Sure Enough

By Ashleigh Brilliant   |   July 4, 2023

Assuming I understand it correctly – a very big assumption – if anything certain can be derived from the intellectual achievements of the past century, it is that nothing is certain. In fact, there is even a “Law of Uncertainty” – which sounds like a contradiction in terms, but which is apparently now accepted by all good physicists. I won’t even attempt to state it here, except to say that it seems to me a reverse of the message of Frank Sinatra’s song about “Love and Marriage,” which was that “You can’t have one without the other.” In this case, what you can have are the position and the momentum of a particle – but you can’t have both at the same time. Since everything that exists consists of particles, that makes the entire Universe a mass of uncertainties.

That may not scare you – although within little more than a decade after the declaration of this “Law,” it somehow made possible the development of the atomic bomb.

But it leaves us poor critters – whatever we are – wondering just how to live, while sliding down a big question mark. And in particular – at least in the short term – what can we consider more or less certain? Yes, we’ve all heard about death and taxes – an expression that’s often attributed to Benjamin Franklin, though he did not originate it. (So, if you always thought he did, there goes a certainty in itself.)

But much more certain – according to all the most popular songs – is LOVE, of which the only true kind lasts forever. But that word – “forever” – has, for me anyway, lost some of its pizzazz, since it started to be used by the U.S. Postal Service on their stamps, in what I would call a very misleading way – as if anything issued by a bureaucracy could be guaranteed to last past the
next election.

Maybe we will have to stop using that word, or even thinking in those terms, in favor of something a little simpler. There is available, as an alternative, the idea of being “permanent,” which any dictionary will tell you means “long-lasting,” but on an indefinite basis. “Forever” never ends. “Permanent” does. You just don’t know when – but not soon. “Permanent Press” should last the life of the garment; and a “Permanent Marker” should make a mark that lasts as long as whatever you make the mark on.

But probably the most popular use of that term has been in connection with human hair. An enormous number of people, mostly women, all over the world, have been dissatisfied with the natural condition of their hair, and, since the start of the last century, this has given rise to an enormous industry, offering methods, devices, and products to change it, in particular to create curls or “waves.” Hence the term “permanent wave,” often shortened to “perm,” connoting a duration of months. (Ironically people born with un-straight hair of different kinds have, for just as long, sought ways of straightening it.)

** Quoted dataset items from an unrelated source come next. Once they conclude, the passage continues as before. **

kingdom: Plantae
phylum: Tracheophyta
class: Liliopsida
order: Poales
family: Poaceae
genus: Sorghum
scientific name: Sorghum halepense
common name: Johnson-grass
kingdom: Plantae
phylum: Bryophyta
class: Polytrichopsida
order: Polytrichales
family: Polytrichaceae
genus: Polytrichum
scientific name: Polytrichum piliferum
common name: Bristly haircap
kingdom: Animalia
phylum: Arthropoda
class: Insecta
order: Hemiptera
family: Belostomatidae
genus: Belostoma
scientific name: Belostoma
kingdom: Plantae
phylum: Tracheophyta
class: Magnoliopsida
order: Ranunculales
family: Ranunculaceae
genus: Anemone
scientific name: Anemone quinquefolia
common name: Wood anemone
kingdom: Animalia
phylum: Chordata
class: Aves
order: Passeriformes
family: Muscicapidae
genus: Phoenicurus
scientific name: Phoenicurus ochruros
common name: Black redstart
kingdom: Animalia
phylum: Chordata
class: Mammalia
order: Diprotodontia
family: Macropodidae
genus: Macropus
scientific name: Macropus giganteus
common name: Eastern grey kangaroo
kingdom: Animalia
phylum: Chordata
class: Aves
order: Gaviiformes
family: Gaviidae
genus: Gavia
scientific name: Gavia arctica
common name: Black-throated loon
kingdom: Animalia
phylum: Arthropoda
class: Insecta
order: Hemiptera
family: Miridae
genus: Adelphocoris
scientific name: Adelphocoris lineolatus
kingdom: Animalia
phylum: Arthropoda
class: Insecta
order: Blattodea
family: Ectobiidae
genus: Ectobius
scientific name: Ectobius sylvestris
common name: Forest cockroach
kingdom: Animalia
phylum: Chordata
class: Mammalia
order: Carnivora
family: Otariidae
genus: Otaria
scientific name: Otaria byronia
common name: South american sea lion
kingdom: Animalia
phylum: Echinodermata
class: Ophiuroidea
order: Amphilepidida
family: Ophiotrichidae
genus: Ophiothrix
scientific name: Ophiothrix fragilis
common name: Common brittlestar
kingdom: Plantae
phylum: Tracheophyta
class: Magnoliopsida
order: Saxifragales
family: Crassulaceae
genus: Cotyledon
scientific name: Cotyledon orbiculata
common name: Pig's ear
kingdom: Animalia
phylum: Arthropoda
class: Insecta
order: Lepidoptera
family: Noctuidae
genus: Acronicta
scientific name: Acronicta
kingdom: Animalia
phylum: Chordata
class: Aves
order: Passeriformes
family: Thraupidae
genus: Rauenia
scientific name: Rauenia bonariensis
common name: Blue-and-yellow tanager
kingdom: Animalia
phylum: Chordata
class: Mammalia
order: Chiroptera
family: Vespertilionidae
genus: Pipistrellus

But isn’t there anything we can be really sure of anymore? Four centuries ago, it was René Descartes who left with us the immortal words which probably say it all as well as it can ever be said: “I think, therefore I am.” The only thing anybody can ever be truly certain about in this world is that they are alive. When they stop knowing that, they cease to exist.

But we do still have the expression – “Sure as Shooting” – implying the reliability of firearms, a sentiment even today prevalent in a large segment of the American population. But we also speak of a “Flash in the Pan,” which is not widely known also to be firearms related. Most people who hear or use it probably think it comes from the Gold Rush era, when sifting water from a stream in a pan might or might not produce some genuine specks of gold – the “flash,” of course, being misleading, and giving rise to false hopes. But this expression actually goes back much farther than that, to the time when muskets had to be loaded and fired by means of igniting gunpowder in an adjoining “pan.” If the attempt for some reason proved faulty, then, instead of a shot being fired, it had merely produced a “flash” in
that pan.

So, how much certainty are we left with about anything? Somehow we have enough (most of us, usually) to get out of bed. Isn’t that enough?